**AVAILABLE DATA**
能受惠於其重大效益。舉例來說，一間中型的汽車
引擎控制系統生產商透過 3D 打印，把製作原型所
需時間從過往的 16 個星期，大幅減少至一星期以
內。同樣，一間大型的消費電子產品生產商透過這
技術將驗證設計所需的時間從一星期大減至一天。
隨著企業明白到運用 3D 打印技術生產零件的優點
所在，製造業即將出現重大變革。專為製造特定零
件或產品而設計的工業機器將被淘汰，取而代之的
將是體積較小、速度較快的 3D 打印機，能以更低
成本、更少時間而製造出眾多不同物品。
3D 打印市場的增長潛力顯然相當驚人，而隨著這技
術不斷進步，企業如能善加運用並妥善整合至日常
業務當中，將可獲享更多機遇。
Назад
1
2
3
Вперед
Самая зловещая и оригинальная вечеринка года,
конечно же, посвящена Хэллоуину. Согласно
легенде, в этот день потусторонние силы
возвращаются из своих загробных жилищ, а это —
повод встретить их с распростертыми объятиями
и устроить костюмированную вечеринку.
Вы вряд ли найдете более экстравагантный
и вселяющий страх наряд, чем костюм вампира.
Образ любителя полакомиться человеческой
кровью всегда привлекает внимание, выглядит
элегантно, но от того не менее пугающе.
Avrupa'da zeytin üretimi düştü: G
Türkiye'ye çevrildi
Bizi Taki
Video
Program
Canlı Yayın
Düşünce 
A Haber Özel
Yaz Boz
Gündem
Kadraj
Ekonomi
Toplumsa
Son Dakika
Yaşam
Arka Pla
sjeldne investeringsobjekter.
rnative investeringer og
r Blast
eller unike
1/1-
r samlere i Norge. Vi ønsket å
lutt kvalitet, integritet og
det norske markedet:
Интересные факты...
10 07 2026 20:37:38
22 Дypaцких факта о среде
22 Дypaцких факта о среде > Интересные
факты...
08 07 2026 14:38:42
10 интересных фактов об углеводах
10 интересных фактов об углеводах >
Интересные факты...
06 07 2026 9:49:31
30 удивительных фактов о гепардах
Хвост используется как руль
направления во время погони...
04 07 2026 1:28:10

**EXERCISE DESCRIPTION**
Return the lines of the listing above exactly as they appear, starting with the first and stopping after the line that holds "легенде, в этот день потусторонние силы".

**RESULT OF THIS TASK**
能受惠於其重大效益。舉例來說，一間中型的汽車
引擎控制系統生產商透過 3D 打印，把製作原型所
需時間從過往的 16 個星期，大幅減少至一星期以
內。同樣，一間大型的消費電子產品生產商透過這
技術將驗證設計所需的時間從一星期大減至一天。
隨著企業明白到運用 3D 打印技術生產零件的優點
所在，製造業即將出現重大變革。專為製造特定零
件或產品而設計的工業機器將被淘汰，取而代之的
將是體積較小、速度較快的 3D 打印機，能以更低
成本、更少時間而製造出眾多不同物品。
3D 打印市場的增長潛力顯然相當驚人，而隨著這技
術不斷進步，企業如能善加運用並妥善整合至日常
業務當中，將可獲享更多機遇。
Назад
1
2
3
Вперед
Самая зловещая и оригинальная вечеринка года,
конечно же, посвящена Хэллоуину. Согласно
легенде, в этот день потусторонние силы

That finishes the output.